Task requirements =
Filter the data below for the string "YYYY" and copy each matching line.

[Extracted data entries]
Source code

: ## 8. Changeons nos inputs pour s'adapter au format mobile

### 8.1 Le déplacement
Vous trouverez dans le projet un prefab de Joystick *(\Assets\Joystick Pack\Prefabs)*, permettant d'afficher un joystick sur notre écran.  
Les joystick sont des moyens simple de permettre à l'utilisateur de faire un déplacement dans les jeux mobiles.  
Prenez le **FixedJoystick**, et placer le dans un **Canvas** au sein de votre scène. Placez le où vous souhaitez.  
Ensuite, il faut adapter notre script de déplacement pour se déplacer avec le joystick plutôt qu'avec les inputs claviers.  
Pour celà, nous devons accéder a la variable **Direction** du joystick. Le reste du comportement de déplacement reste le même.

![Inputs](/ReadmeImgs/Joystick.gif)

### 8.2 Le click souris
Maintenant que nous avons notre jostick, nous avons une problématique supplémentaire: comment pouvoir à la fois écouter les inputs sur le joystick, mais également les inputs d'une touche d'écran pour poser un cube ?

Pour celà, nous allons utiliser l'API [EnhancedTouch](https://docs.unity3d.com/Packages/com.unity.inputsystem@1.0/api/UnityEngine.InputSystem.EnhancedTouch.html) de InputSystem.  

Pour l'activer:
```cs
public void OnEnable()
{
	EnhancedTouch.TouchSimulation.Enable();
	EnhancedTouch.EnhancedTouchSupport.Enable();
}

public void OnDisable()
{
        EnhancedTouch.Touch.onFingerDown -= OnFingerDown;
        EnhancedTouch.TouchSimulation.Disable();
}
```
---
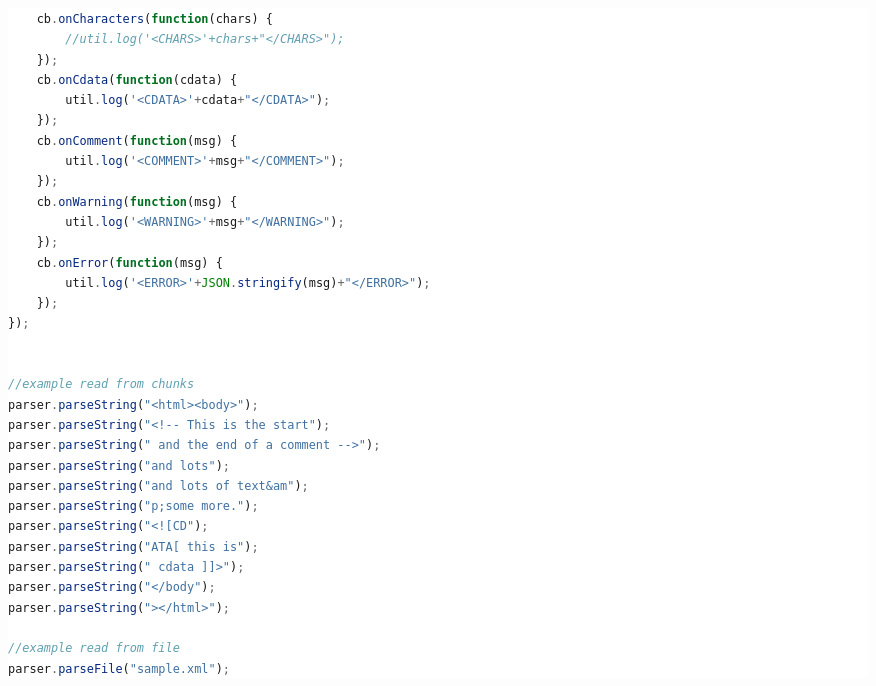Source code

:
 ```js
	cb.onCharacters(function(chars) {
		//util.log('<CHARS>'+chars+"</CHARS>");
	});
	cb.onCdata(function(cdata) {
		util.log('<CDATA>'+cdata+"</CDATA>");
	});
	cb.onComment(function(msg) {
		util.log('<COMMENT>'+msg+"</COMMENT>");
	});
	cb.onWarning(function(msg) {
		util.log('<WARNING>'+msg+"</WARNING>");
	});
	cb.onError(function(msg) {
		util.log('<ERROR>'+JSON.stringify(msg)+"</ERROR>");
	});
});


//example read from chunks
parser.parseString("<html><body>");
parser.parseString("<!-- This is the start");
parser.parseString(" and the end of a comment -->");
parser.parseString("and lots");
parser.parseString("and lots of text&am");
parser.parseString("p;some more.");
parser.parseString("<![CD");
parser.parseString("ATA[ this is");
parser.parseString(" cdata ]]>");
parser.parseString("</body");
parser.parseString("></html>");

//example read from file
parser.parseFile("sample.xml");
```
* * *
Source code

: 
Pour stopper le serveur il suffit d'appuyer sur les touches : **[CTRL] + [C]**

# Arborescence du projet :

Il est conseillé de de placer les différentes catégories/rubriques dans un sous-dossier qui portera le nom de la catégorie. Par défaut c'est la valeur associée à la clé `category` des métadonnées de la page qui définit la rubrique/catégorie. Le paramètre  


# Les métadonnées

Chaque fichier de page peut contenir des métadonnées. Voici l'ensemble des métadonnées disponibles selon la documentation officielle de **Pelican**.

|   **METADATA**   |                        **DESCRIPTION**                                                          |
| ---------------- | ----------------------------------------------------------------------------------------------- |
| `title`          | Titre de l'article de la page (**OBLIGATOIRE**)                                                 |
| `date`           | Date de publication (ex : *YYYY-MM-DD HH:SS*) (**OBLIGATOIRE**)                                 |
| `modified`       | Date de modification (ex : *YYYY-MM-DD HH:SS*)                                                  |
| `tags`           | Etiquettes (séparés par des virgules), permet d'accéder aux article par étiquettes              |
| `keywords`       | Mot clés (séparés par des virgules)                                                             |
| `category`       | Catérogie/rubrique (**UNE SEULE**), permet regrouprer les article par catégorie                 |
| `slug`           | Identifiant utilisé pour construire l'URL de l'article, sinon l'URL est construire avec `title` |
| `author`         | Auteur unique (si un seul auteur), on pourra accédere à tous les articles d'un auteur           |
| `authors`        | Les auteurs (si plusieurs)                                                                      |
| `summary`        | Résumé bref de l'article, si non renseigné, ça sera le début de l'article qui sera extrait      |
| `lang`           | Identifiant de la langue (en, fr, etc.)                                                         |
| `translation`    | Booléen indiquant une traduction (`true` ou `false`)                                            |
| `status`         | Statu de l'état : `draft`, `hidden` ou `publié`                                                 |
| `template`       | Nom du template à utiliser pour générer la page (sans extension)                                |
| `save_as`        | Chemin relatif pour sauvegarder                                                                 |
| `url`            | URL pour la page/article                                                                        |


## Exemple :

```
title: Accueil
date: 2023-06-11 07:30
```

Task output =
| `date`           | Date de publication (ex : *YYYY-MM-DD HH:SS*) (**OBLIGATOIRE**)                                 |
| `modified`       | Date de modification (ex : *YYYY-MM-DD HH:SS*)                                                  |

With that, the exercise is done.